## Exercise requirements
[A] Answer these questions about the passage on lifting the lockdown and public transport, one line each:
(i) On what day did the Prime Minister announce the framework?
(ii) For whom should public transport be left?
(iii) What will greater public transport capacity require?
[B] List every kind of workplace that the passage on lifting the lockdown names as reopening.
[C] Extend the passage on lifting the lockdown and public transport, starting after its final sentence.

Then Sunday saw the Prime Minister announce the framework and some timings on how the lockdown will be lifted. This included a direction for those unable to work from home to get back to work but not use public transport to get there, where possible. In larger cities, however, many people do not have any other choice than to use public transport, and their journey may be too long to walk or cycle, or they may not be able to for health reasons.

In the immediate aftermath of the announcement, as employers call their staff back in, there is a risk that public transport capacity could be overwhelmed, and social distancing will not be possible to maintain as larger numbers of people start to travel again. Even with significant increases in the capacity of public transport that have been recently requested of operators, with social distancing measures still in place, it is highly unlikely to be able to accommodate passenger numbers on the scale needed or wanted as offices, factories and shops reopen. Most people will therefore still be unable to use public transport at this point and it should be left for those key workers who depend on it. This means that further changes beyond cycling and walking will need to be undertaken by the Government and local authorities so the roads don't become clogged with traffic and our lungs with pollution. This is going to mean greater public transport capacity, requiring financial support.

## Material supplied
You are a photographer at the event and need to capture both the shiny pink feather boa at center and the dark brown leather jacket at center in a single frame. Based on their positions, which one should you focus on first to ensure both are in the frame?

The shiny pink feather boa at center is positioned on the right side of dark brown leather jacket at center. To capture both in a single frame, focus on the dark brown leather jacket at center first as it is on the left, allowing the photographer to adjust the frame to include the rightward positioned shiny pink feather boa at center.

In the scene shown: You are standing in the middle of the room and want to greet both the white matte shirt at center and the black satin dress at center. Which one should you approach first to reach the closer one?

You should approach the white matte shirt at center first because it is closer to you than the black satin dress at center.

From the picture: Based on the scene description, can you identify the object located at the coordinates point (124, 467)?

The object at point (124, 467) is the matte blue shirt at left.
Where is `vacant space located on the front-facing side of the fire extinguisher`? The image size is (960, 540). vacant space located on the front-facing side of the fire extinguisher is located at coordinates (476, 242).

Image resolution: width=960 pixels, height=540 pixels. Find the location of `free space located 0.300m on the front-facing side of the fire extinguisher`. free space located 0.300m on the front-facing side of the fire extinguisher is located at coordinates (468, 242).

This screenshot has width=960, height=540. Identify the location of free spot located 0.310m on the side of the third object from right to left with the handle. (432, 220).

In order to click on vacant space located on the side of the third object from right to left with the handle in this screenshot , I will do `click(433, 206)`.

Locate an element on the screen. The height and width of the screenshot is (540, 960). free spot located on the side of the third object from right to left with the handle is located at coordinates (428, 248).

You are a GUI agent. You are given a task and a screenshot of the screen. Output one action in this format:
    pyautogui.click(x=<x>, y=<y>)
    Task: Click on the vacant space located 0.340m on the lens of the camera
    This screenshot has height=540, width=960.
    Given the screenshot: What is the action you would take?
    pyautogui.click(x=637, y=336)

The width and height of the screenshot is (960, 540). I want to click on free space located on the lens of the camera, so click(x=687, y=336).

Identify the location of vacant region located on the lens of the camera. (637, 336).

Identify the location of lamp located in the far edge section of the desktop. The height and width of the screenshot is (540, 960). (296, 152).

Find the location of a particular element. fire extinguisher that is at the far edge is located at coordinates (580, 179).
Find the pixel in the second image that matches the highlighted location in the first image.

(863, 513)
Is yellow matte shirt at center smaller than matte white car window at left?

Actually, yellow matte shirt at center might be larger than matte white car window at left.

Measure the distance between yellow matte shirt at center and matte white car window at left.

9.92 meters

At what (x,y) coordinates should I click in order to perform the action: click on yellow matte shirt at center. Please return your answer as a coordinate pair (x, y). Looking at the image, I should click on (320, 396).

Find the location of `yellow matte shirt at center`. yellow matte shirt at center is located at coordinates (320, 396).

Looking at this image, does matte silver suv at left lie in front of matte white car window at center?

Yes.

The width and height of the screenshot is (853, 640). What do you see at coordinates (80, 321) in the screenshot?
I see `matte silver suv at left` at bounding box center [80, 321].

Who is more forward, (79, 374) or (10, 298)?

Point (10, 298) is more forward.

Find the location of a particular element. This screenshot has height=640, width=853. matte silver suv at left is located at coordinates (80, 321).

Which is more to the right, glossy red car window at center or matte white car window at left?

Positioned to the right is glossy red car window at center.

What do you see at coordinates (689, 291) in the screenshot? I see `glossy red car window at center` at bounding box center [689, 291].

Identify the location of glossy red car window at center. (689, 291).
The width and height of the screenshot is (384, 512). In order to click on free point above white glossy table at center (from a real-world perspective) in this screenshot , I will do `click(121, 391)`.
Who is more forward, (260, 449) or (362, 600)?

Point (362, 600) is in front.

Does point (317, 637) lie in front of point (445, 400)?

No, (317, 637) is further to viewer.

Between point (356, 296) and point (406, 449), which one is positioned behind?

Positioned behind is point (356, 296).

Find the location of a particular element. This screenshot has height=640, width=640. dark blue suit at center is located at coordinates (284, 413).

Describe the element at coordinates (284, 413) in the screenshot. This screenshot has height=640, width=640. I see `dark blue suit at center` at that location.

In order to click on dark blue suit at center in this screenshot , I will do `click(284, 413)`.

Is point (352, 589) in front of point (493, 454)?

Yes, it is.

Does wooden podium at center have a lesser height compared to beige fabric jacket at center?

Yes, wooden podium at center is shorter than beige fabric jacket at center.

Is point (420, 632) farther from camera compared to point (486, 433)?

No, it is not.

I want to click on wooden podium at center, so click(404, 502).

## Answers by item number
[A]
(i) Sunday
(ii) Key workers who depend on it
(iii) Financial support

[B] Offices, factories, shops

[C]
In the meantime, large employers considering reopening their workplaces would be wise to engage with their local authorities and transport operators before reopening sites with high numbers of employees. They should be ensuring that their employee commuting needs can be managed safely against the local transport capacity and circumstances. They should be ensuring that temporary cycling and walking routes serve their offices and work sites. Another option is for large employers to consider putting on their own socially distanced bus services (which can be contracted easily) to get their employees in, without having to use precious capacity on public transport for key workers or clogging up the roads with single-occupancy cars. This seems to be the only way at the moment that the current capacity on public transport can be managed, cycling and walking increased, our roads not clogged with traffic: businesses will have to take the lead.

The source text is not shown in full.